In this sequence, which lasts barely 10 seconds, a man approaches the Montrealer entrance and waves a simple sensor in the air.
“It picks up the code from the smart key they have in the house. Then they pass the code onto a blank key at their disposal. Then, the thief can come back in the evening to steal the car. It’s easy and simple,” explains Freddy Marcantonio, VP of Tracking Mark.
Listen to Benoit Dutrezakv’s interview with Freddy Marcantonio on QUB Radio:
is not a priority
Justin Addison says he’s still on the alert waiting for the thieves to return. “We have to change the key code at our Audi dealership, it still costs over $100,” he sighs.
In the meantime, he filed a request with the Montreal City Police Department (SPVM).
“The neighborhood police told us that they had no specialists and that they could not help us. We asked for help from someone, whoever it was, at SPVM. We were told that our file was not a priority,” Mr. Addison laments.
When contacted on this topic, SPVM asserts that it “takes car thefts very seriously” and “does not comment on ongoing investigations so as not to interfere with their progress”.
Barely 80 dollars
For Specialist Freddy Marcantonio, the most worrying thing about this case is that the tools purchased to steal luxury cars cost almost nothing.
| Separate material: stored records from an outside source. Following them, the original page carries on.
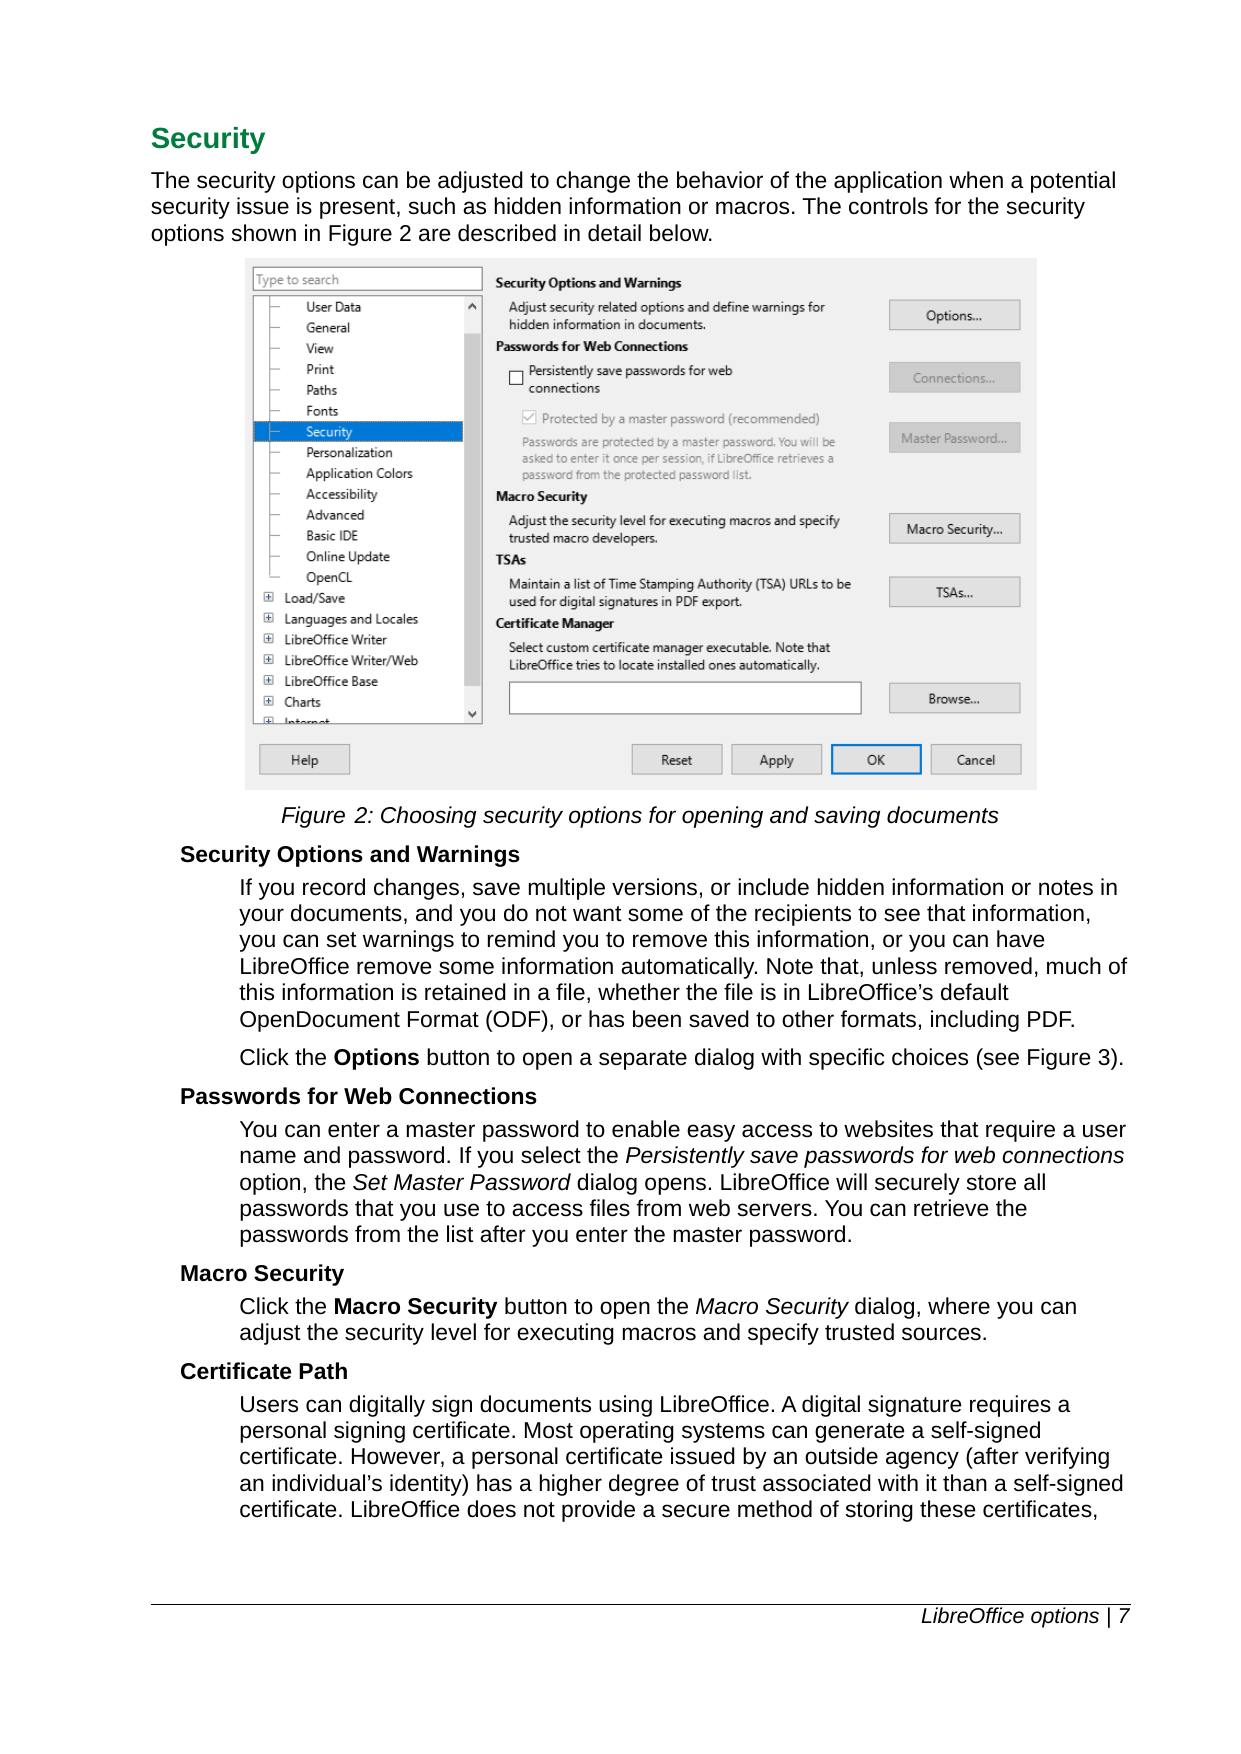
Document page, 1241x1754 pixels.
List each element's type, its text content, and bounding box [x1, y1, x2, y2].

text Users can digitally sign documents using LibreOffice. A digital signature requires a personal signing certificate. Most operating systems can generate a self-signed certificate. However, a personal certificate issued by an outside agency (after verifying an individual’s identity) has a higher degree of trust associated with it than a self-signed certificate. LibreOffice does not provide a secure method of storing these certificates, [239, 1391, 1131, 1522]
text Figure 2: Choosing security options for opening and saving documents [245, 802, 1037, 829]
text Click the Options button to open a separate dialog with specific choices (see Figure 3). [239, 1044, 1131, 1071]
text You can enter a master password to enable easy access to websites that require a user name and password. If you select the Persistently save passwords for web connections option, the Set Master Password dialog opens. LibreOffice will securely store all passwords that you use to access files from web servers. You can retrieve the passwords from the list after you enter the master password. [239, 1116, 1131, 1248]
text If you record changes, save multiple versions, or include hidden information or notes in your documents, and you do not want some of the recipients to see that information, you can set warnings to remind you to remove this information, or you can have LibreOffice remove some information automatically. Note that, unless removed, much of this information is retained in a file, whether the file is in LibreOffice’s default OpenDocument Format (ODF), or has been saved to other formats, including PDF. [239, 874, 1131, 1032]
text Click the Macro Security button to open the Macro Security dialog, where you can adjust the security level for executing macros and specify trusted sources. [239, 1293, 1131, 1345]
text Certificate Path [180, 1358, 1131, 1384]
list The security options can be adjusted to change the behavior of the application when a potential security issue is present, such as hidden information or macros. The controls for the security options shown in Figure 2 are described in detail below. [151, 167, 1131, 246]
text Macro Security [180, 1260, 1131, 1286]
picture [244, 258, 1037, 790]
subtitle Security [151, 121, 1131, 154]
text Security Options and Warnings [180, 841, 1131, 867]
text Passwords for Web Connections [180, 1083, 1131, 1109]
“In Quebec, car thieves are professionals. Gone are the days of the hammer and screwdriver for car theft. […] It used to be that a sensor or speaker to steal a smart key cost thousands of dollars. Now, it’s almost $80 online,” notes Mr. Marcantonio.
The register I found the signal sensor used by the thief at Justin Addison’s home in Tétreaultville. The tool was on sale without a prescription for $140 on a very popular Chinese site.